Od zwolnienia do zauroczenia?
Kordian z powodu kłopotów rodzinnych coraz częściej bywa poza pracą niż w niej. Czara goryczy przepełnia się, gdy do salonu przychodzi klientka, która specjalnie wzięła wolne, by Kordian mógł ją ostrzyc. A Kordiana nie ma...
Sytuację kryzysową udaje się w ostatniej chwili zażegnać, ale gdy Sabina i Kordian zostają sami, widać, że Nowakowa jest coraz bliższa od podjęcia decyzji o zwolnieniu Kordiana z pracy.
- To już nie pierwsza taka sytuacja. Rozumiem, że zdarzają się w życiu różne sytuacje, ale nie może na tym cierpieć mój salon.
- Masz rację - potakuje Kordian.
- Jesteś bardzo dobrym fryzjerem i nie chciałabym zatrudniać nikogo innego, ale...
- Obiecuję, że zrobię wszystko, by podobne sytuacje się nie powtórzyły.
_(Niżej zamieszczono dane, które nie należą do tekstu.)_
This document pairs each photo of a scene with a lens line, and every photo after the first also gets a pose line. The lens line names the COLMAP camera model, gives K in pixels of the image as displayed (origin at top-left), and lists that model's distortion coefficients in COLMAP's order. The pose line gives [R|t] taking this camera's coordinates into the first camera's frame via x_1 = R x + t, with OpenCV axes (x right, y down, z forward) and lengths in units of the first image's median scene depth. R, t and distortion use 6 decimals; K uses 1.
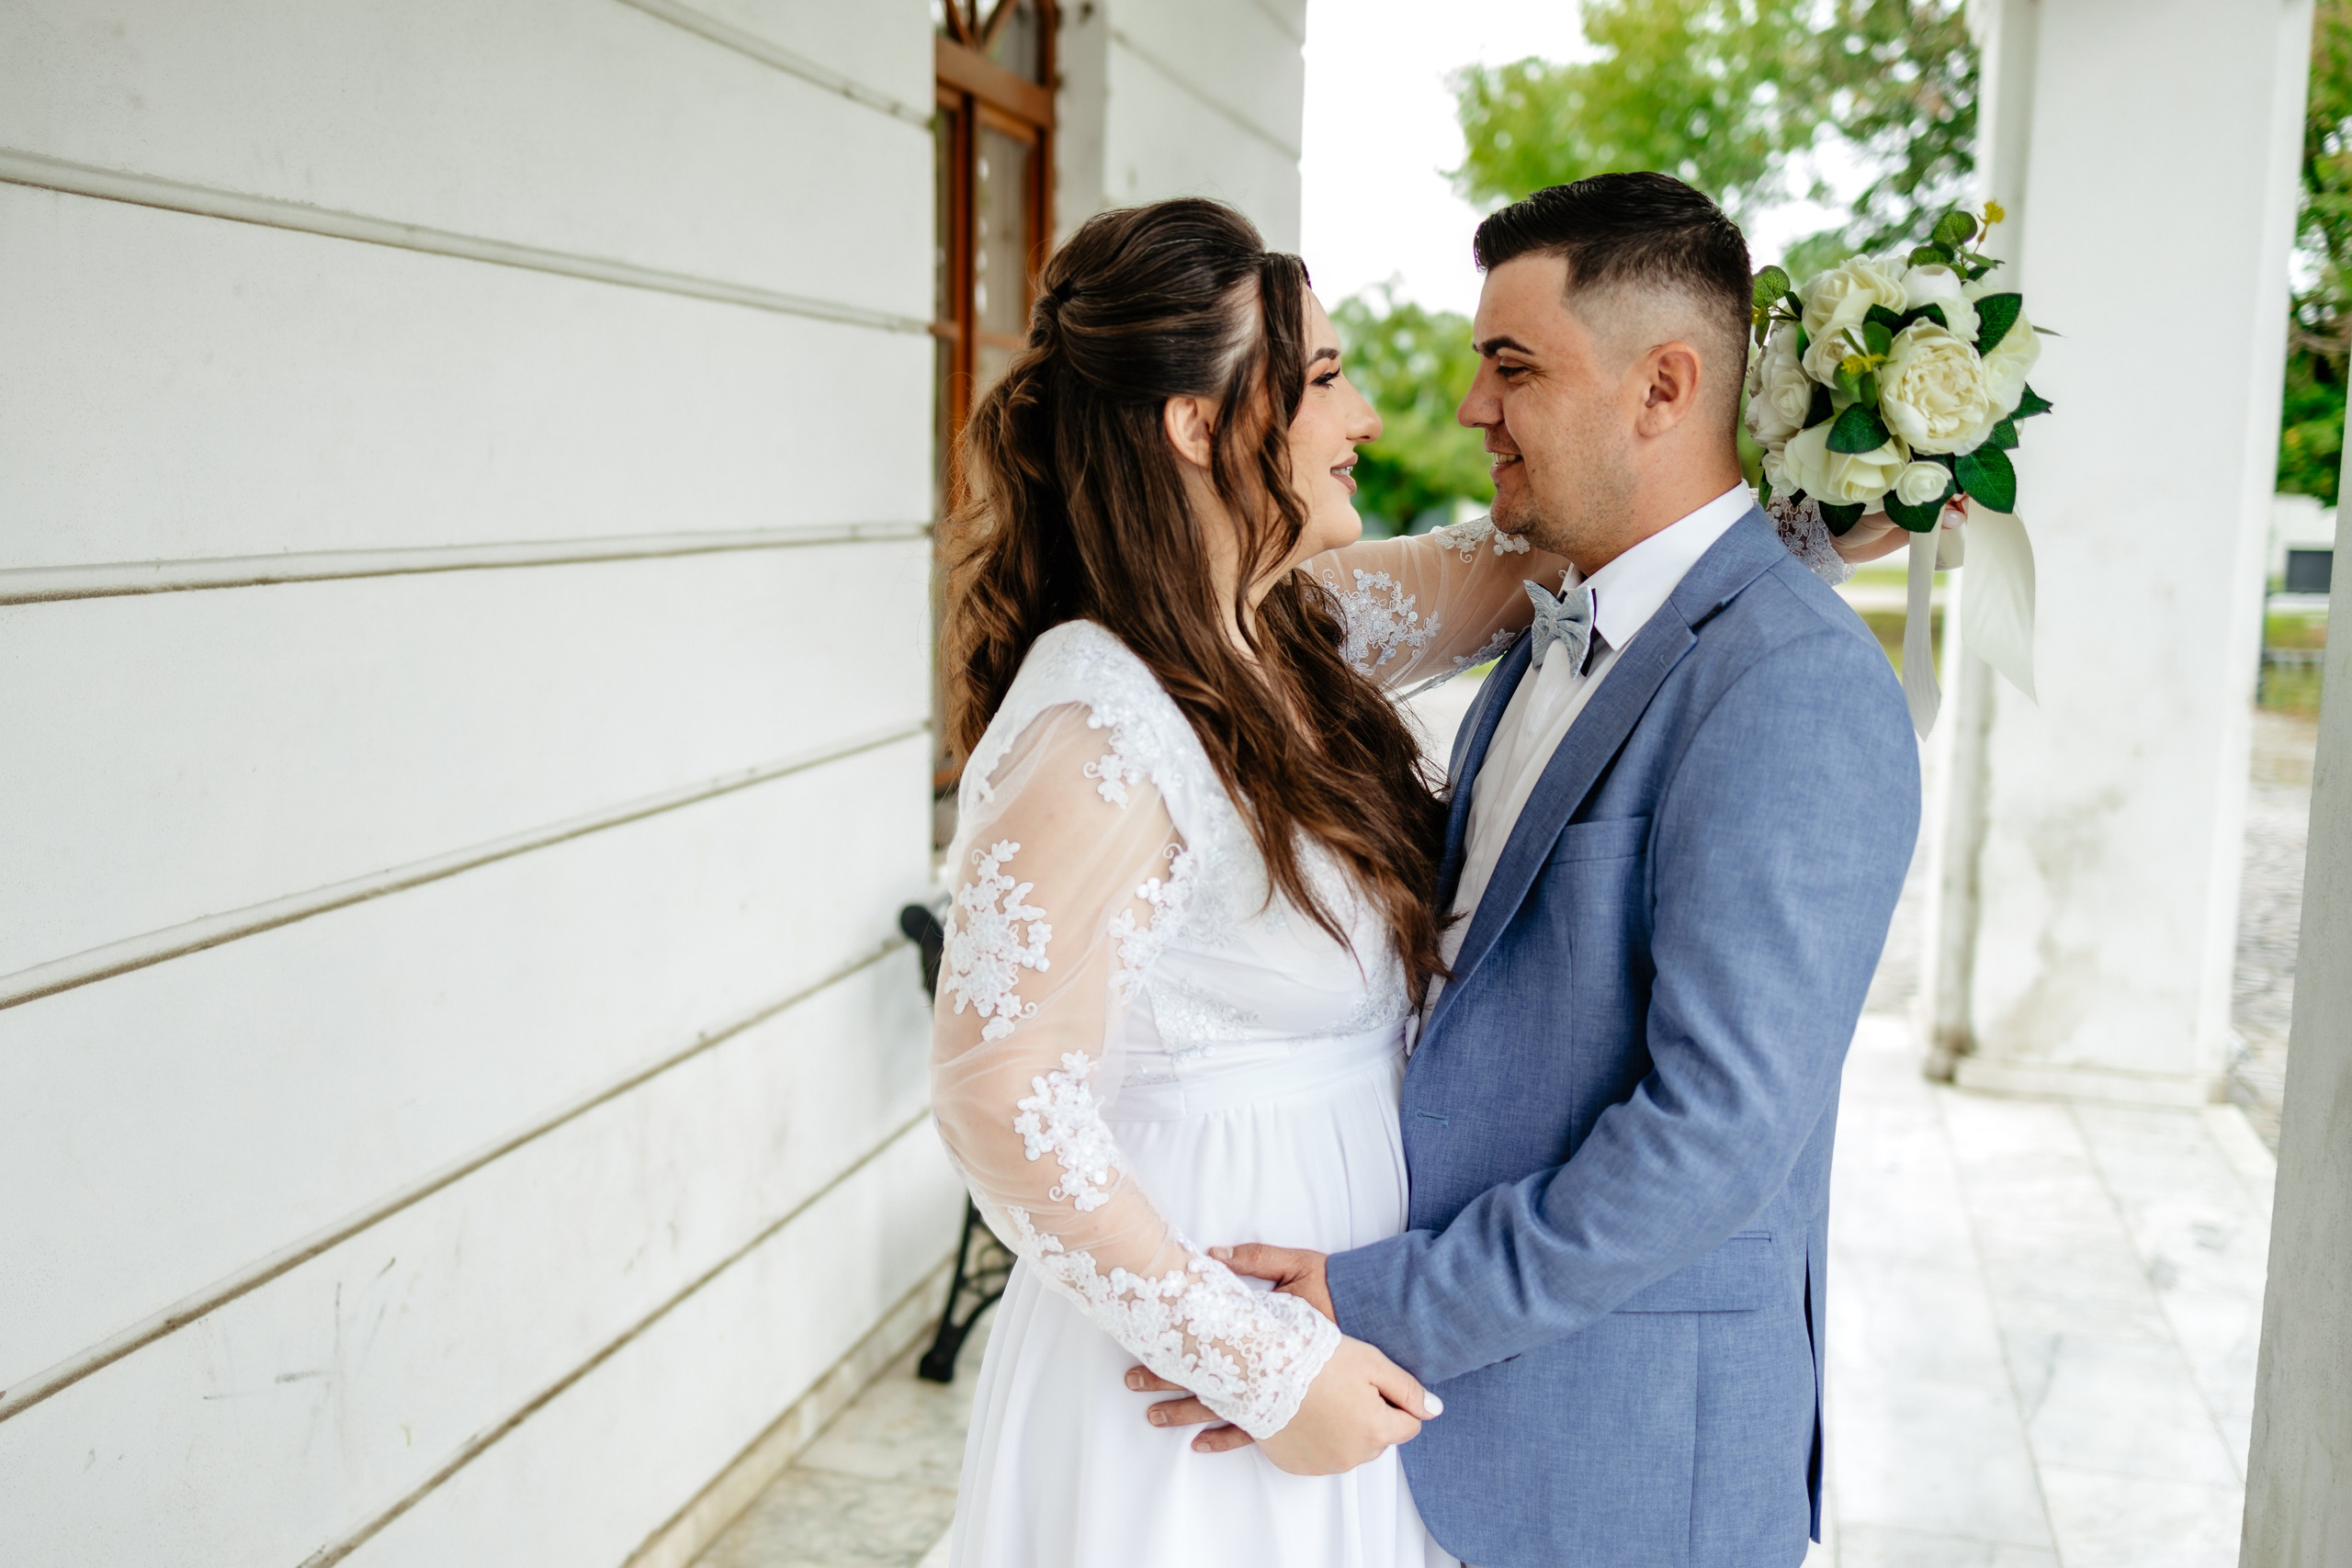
lens RADIAL K [[2377.5, 0, 1171.4], [0, 2377.5, 782.0], [0, 0, 1]] dist [-0.015656, 0.000000]
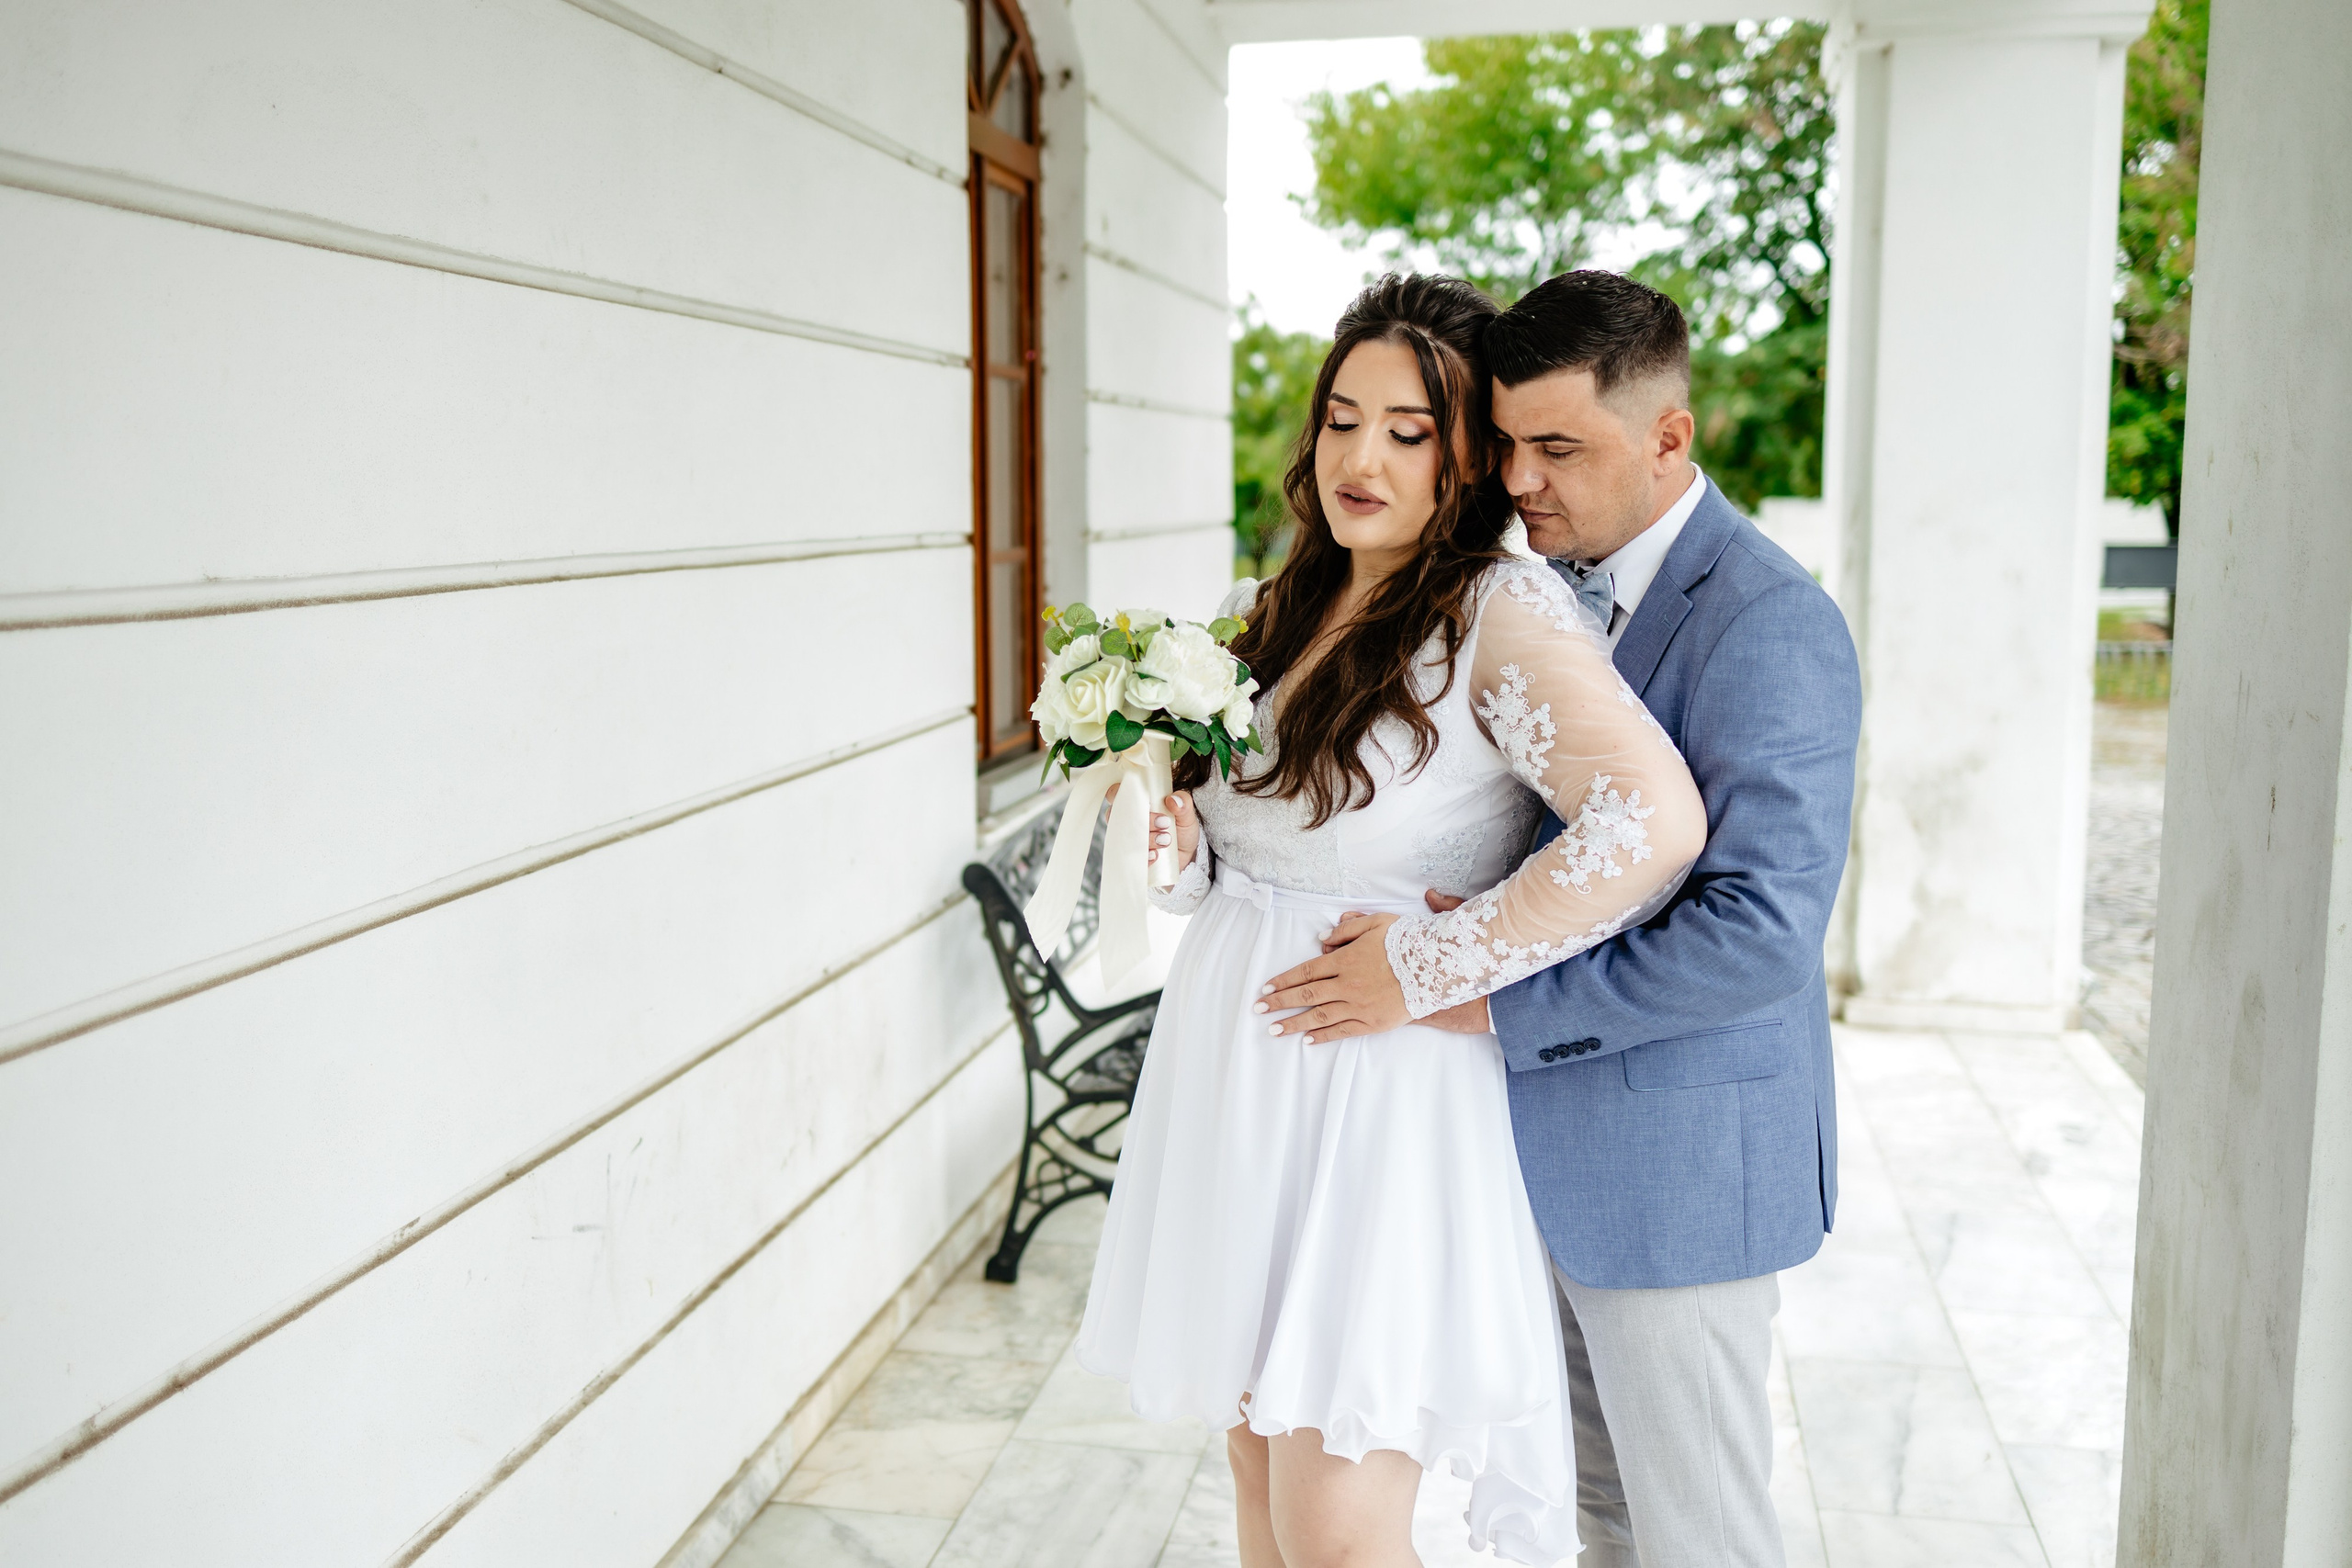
lens RADIAL K [[2377.5, 0, 1176.7], [0, 2377.5, 781.9], [0, 0, 1]] dist [-0.015656, 0.000000]
pose [[0.997421, -0.027091, 0.066464, -0.085393], [0.027696, 0.999583, -0.008200, 0.023765], [-0.066214, 0.010020, 0.997755, -0.150813]]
Ale muszę się teraz zajmować moją córką. Dlatego może zmieńmy trochę harmonogram pracy na ten tydzień. Ja sobie wszystko przez ten czas poukładam, ogarnę.
Kordian składa błagalnie dłonie i dodaje:
- Sabinko, pliz... - Kordian podchodzi do niej i odbiera farby, które przygotowuje dla następnej klientki. Jest bardzo blisko fryzjerki i patrzy jej prosto w oczy.
- Przepraszam. Możesz się już na mnie nie dąsać? - pyta i po chwili w salonie zapada cisza.
- Dobrze. Wiesz, że nie chcę cię zwolnić - przerywa ją Sabina.
Po skończonej pracy na Nowakową czeka niespodzianka. Przed salonem pojawia się Kordian z kwiatami dla niej.
- Przyjmiesz je?
- Śliczne są - uśmiecha się Sabina odbierając bukiet.
Od zwolnienia do zauroczenia? Urokowi Kordiana trudno się oprzeć. Czy Sabina zaleczyła już złamane serce i gotowa jest oddać je komu innemu? A może Kordian gra na jej uczuciach i wykorzystuje sytuację, by zachować pracę w salonie?